From: Russ Allbery (rra@stanford.edu)
Date: Fri Sep 13 2002 - 21:27:51 CDT
Charles Lindsey <chl@clw.cs.man.ac.uk> writes:
> Yes, that is the position we are at, more or less. It is up to the guy
> who implements the injector to decide whether to encapsulate, or whether
> to encode everything regardless, or to leave things alone where he knows
> that it will get through the mail transport intact (e.g. by looking for
> characters in 0x80-9f as you suggest, and by not bothering in the case
> of headers within deeply nested MIME multiparts).
Thankfully, headers within deeply nested MIME multiparts aren't a problem
by definition since by definition they cannot contain 8-bit characters.

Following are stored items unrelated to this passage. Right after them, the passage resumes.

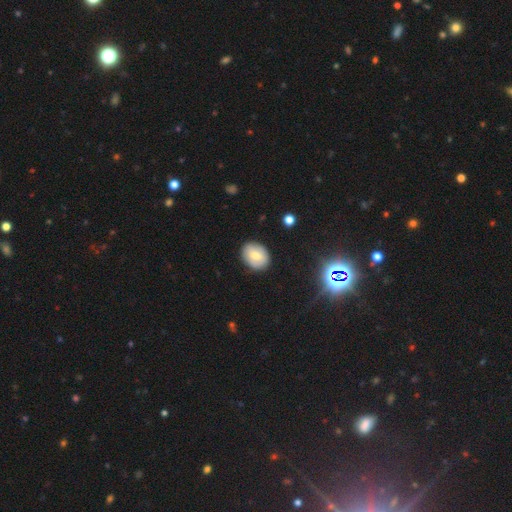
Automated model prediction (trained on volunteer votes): Overall: smooth (68%). How rounded: in between (64%; round 35%). Merging: none (85%).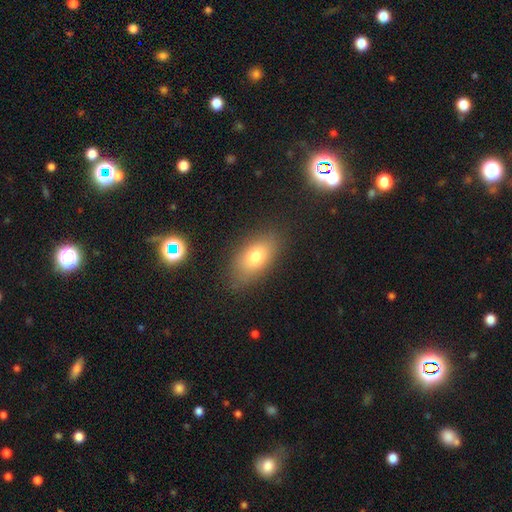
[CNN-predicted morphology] A smooth galaxy with no disk features (74%) that is in between round and cigar-shaped (86%).

Vote fractions:
- Smooth or featured? smooth: 74% / featured or disk: 14% / star or artifact: 12%
- How rounded? in between: 86% / round: 10% / cigar-shaped: 5%
- Merging? none: 82% / minor disturbance: 13% / major disturbance: 4% / merger: 2%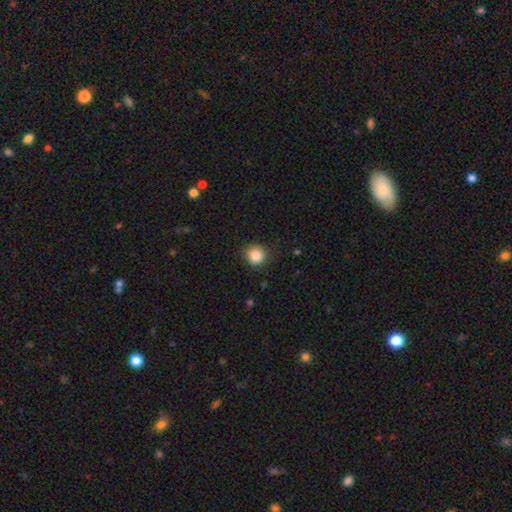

MIME attachments can contain 8-bit characters, but they're just data, and
the mail system can handle them correctly by changing the CTE. In order
for something in a MIME multipart to be a "header", it would either need
to be part of the MIME structure, in which case it's required to be
encoded per RFC 2231, or it's in a message/* type, in which case it's
required to use 7-bit encoding in the headers.
So any 8-bit characters in the "headers" of a MIME multipart are in
violation of the relevant standards, and any mangling that results is the
fault of whatever software generated such a message. This is the reason
why the standards make those sorts of guarantees, to keep software from
having to do unreasonable amounts of work like parse nested MIME structure
just to relay a message to a moderator.